Article 1, Universal Declaration of Human Rights
“Everyone has the right to life, liberty and security of person”.
Article 3, Universal Declaration of Human Rights
“No one shall be held in slavery or servitude; slavery and the slave trade shall be prohibited in all their forms”.
Article 4, Universal Declaration of Human Rights
• Slavery uses force or the threat of force on other human beings
• Slavery leaves a legacy of discrimination and disadvantage
• Slavery is both the result and the fuel of gender discrimination
• Slavery perpetuates the abuse of children
While slavery was certainly an accepted part of life in Ireland during that time, paying those reparations would be far more significant than constantly lying or selling of the land only to find secret burial sites, or tearing down Church buildings to hid the truth. For the Survivors, this can be a powerful moment of finding some peace for lost lives and families. Many of the Survivors have wept openly when they were told of family histories blighted in these hellholes of Religious Institutions that had been a mystery to them.The Survivors want their families recognised in a durable way. Some would like to see a permanent memorial, but where, and what!!. Many Survivors what to continue to find their family, real people with real names, and not a nameless body or bodies dumped into black pits at the back of all the Irish Religious run Institutions.

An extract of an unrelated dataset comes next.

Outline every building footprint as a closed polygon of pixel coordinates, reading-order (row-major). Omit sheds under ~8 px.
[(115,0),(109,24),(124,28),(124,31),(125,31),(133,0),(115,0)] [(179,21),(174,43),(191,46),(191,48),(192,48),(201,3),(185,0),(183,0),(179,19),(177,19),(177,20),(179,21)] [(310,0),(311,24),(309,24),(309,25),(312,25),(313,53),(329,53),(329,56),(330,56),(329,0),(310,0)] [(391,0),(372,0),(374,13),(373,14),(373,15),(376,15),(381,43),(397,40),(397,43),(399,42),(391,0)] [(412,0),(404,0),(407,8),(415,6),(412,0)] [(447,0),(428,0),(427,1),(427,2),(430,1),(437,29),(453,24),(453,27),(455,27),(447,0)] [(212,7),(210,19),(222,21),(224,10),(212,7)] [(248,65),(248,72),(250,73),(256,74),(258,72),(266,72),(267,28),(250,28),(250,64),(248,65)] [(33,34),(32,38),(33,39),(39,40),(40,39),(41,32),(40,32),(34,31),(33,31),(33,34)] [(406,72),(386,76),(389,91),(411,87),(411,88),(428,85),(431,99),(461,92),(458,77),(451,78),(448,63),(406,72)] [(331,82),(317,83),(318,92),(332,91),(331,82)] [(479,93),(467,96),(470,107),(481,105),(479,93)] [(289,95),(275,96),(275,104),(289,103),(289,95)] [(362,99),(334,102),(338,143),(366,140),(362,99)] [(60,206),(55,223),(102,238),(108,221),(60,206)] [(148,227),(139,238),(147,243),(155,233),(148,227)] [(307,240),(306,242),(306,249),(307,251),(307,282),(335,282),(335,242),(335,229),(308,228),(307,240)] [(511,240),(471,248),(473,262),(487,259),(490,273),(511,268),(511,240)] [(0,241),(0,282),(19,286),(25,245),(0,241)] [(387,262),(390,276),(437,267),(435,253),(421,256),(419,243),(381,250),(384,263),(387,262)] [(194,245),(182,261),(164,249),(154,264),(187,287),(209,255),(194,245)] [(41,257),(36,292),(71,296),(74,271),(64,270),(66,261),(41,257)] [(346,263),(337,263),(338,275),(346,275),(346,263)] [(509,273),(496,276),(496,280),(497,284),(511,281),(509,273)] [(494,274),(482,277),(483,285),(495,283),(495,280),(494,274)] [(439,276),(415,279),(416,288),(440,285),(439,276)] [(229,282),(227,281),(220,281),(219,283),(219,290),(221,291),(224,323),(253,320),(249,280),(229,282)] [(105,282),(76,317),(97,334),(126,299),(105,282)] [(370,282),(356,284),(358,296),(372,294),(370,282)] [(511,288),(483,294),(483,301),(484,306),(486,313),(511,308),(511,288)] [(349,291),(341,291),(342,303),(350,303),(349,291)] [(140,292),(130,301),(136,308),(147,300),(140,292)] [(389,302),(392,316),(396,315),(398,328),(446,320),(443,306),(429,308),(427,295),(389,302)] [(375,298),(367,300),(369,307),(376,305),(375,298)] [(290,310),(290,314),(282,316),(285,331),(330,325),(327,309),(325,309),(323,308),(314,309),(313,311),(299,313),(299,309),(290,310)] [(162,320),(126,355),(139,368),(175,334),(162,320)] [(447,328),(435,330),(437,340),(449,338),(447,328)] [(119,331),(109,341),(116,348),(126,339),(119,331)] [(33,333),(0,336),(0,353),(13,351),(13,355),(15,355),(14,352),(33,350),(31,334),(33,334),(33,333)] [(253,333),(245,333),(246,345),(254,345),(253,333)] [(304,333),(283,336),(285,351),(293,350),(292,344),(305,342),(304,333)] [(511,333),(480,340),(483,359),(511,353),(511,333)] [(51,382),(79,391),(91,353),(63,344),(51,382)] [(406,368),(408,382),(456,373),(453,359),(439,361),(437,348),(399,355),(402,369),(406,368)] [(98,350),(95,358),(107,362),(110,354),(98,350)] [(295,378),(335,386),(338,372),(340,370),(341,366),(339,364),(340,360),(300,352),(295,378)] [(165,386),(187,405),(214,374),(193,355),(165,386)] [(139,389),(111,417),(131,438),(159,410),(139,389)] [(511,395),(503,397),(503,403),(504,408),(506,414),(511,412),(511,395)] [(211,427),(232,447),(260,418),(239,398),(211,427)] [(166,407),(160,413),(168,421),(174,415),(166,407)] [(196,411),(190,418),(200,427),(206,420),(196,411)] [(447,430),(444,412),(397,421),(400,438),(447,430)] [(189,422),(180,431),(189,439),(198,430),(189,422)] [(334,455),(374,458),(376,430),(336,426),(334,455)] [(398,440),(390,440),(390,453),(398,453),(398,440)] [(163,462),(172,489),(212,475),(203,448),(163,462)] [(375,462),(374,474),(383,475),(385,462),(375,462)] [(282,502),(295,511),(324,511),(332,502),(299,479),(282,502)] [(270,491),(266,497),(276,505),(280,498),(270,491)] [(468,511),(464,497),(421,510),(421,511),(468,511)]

How ironic from the head of the Catholic Church, Pope Francis considers exploitation 'a grievous wound in the body of humanity’ and therefore for Catholics a wound in the body of Christ. If Pope Francis believes his own words, then let him speak out about the past practice of slavery of women and children in the Magdalene Laundries, Mother and Baby Homes and the Industrial Schools of Ireland.
Some children were kidnapped by force, by the Nuns often after their Mothers had died, during birth or the mother was murdered, by neglect, or deprived of medications, in the Mother and Baby Homes of Ireland. These kidnapped babies would not be permitted to remain even with other living relatives who were lawfully married and in some cases had no children of their own. Other kidnapped children were sent to special centres and other Religious Institutions to be fattened up for future sales. All their official documents were altered by the enterprising Nuns, including their date of birth, the place they were born in, and their Mother’s name. Some of the kidnapped children had their original metrics of birth destroyed, and their names changed so were classified as "of little sale value" due to chronic undernourishment, deformity or ongoing illness, they would then be sent to other Religious run Institutions, within Ireland or abroad. Many of these kidnapped children now grown women and men, upon returning to Ireland to look for their families, in the last few years, said that their childhood kidnapping and abuses with their new families abroad has left an indelible haunting impression on them, when years later they learned the truth.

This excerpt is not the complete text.